Según el extracto del documento, ¿de qué madera está hecha la palmeta?

**EXTRACTO DEL DOCUMENTO**
-------------------------
Posteriormente, el profesor levantó la palmeta e interrogó a uno por uno en busca del culpable. Como el autor de la travesura no apareció el maestro anunció con estridencia que cada uno recibiría un palmetazo antes de irse. “La palmeta es de madera de algarrobo”, aclara Ramón (con quien ya entré en confianza como para llamarlo por su nombre de pila). 

 

“Principia el desfile. Cada niño al salir estira la mano abierta y recibe un duro golpe. Algunos se alejan llorando, apretándose la mano encogida por el dolor. Cuando me toca el turno, no me detengo, salgo corriendo a la calle y continúa mi fuga desesperada hasta entrar a casa”, advierte en su angustiosa narración este hombre que también fue historiador. 

 

Hasta aquí, un breve repaso de una situación cotidiana en la vida de muchos de nosotros, así como de nuestros padres y abuelos. La violencia como rectora de valores educativos, como vara disciplinante, totalitaria, podadora de alas. ¿Qué se imaginan que le dijeron a Cárcano sus padres al verlo llegar corriendo solo antes de terminar su horario escolar? 

 

La primera vez que escuché este relato, de la voz de Gastón Moisset de Espanés, psicólogo especialista en personas mayores y abuelazgo, pensé lo que muchos: los progenitores de Ramón lo llevaron nuevamente hasta la escuela para que recibiera el palmetazo tal como lo hicieron, sin chistar, la mayoría de sus compañeros. 

 

“Mis padres resuelven que no vuelva más a recibir lecciones del maestro Doroteo”, remata Cárcano. Inmediatamente mi  corazón se detuvo. ¿Sus papás creyeron en él, si tenía siete años?, ¿cómo desafiar a un maestro a esa edad y en pleno siglo XIX?. En mi casa me hubiesen llevado a la escuela de las orejas para recibir mi escarmiento, merecido o no. 

 

“Después de varios días de deliberaciones de familia; mi abuelo toma a su cargo mi instrucción primaria. (…)aprendo muy bien la lección y recito el abecedario de memoria. Mi abuelo me acaricia, abre una gaveta del almacén y me ofrece un puñado de pasas de uva. Las lecciones se repiten con el mismo éxito y la misma recompensa. Pasas de higos, pelones, patay, chancaca, nueces, almendras, mistol, avellanas, maní y algunas veces naranjas que vienen de La Rioja”. 

 

Releo este pedacito de palabras vibrantes que Ramón dibujó a sus ochenta y mi alma estremece.
-------------------------
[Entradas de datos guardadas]
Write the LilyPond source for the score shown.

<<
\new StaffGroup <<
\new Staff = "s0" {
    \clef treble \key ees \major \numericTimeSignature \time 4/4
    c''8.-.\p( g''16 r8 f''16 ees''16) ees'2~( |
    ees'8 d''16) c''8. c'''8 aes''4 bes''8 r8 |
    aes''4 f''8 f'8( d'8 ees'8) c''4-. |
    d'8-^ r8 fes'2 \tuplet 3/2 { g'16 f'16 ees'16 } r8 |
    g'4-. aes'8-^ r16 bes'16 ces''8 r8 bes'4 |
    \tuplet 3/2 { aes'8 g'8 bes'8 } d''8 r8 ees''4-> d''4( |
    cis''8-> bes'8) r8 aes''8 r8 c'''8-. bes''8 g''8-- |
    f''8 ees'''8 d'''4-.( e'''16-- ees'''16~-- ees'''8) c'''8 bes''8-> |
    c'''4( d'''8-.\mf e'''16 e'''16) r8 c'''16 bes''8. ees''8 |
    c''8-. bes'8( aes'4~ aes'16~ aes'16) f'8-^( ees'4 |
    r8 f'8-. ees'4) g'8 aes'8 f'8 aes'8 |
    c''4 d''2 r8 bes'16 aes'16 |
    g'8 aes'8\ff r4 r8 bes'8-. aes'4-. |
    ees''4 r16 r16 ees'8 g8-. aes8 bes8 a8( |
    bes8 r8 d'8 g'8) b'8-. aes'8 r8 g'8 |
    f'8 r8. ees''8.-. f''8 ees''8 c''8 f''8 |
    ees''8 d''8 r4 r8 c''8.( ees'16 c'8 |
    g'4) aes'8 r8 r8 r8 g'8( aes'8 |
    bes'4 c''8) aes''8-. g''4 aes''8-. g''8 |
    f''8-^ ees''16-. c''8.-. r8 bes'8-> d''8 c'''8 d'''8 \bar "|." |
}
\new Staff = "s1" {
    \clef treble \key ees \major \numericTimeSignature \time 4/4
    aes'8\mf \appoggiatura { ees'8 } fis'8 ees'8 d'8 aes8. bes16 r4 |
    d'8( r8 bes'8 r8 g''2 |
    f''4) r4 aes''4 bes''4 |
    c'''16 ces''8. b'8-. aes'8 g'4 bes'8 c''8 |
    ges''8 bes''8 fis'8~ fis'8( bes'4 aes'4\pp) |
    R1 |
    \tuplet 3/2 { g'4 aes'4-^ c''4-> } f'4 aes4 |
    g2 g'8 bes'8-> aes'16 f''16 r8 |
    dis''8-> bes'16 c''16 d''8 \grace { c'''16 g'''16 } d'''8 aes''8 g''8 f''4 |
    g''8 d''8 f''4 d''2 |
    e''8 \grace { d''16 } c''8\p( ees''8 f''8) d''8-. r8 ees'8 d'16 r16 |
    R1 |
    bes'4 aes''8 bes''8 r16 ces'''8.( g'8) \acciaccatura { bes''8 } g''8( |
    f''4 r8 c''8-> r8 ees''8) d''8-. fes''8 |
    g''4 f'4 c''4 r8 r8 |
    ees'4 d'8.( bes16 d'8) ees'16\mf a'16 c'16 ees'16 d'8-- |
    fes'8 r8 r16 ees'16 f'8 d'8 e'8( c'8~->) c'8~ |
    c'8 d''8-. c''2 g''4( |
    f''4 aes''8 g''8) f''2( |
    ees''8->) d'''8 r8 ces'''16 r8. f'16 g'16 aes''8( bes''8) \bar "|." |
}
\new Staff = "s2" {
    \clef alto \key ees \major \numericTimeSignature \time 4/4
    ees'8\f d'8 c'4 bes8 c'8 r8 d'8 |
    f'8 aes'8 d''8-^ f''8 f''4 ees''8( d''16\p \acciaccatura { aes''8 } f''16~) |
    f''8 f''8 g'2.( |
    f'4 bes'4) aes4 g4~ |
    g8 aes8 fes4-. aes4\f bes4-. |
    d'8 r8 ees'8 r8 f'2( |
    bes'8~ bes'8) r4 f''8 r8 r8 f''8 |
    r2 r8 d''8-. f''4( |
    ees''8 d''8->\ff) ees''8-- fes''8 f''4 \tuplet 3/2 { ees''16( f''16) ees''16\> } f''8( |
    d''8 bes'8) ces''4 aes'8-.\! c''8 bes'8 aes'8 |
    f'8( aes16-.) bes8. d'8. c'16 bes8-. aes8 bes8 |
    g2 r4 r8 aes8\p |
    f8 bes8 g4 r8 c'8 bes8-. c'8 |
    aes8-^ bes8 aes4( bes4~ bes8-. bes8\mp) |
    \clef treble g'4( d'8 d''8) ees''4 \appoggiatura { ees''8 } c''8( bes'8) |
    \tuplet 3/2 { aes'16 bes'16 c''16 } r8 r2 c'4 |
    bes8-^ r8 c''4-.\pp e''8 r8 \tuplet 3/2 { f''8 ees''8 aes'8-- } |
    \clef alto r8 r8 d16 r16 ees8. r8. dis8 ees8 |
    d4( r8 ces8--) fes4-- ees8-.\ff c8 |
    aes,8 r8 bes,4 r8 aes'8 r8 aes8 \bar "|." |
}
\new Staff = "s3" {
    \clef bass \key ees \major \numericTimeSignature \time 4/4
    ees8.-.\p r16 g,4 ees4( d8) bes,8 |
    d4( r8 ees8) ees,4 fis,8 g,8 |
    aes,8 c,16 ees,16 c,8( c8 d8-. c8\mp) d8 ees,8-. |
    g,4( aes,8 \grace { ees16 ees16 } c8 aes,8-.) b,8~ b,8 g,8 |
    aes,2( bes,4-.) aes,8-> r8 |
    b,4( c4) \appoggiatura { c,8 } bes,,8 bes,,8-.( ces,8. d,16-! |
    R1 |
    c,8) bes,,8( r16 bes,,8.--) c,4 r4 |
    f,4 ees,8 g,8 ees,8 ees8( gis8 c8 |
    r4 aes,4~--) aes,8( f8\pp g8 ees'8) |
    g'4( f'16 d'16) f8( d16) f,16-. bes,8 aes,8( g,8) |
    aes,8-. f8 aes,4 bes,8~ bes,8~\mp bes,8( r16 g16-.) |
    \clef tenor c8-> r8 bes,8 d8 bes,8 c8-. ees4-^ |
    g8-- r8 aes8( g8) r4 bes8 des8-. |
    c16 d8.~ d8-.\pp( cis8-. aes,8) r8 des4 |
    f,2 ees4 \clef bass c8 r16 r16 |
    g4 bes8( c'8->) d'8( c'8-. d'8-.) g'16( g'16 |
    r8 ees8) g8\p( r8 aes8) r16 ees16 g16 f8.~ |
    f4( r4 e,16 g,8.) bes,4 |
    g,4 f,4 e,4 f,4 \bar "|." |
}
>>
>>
-------------------------
**RESPUESTA ESCRITA**
De madera de algarrobo.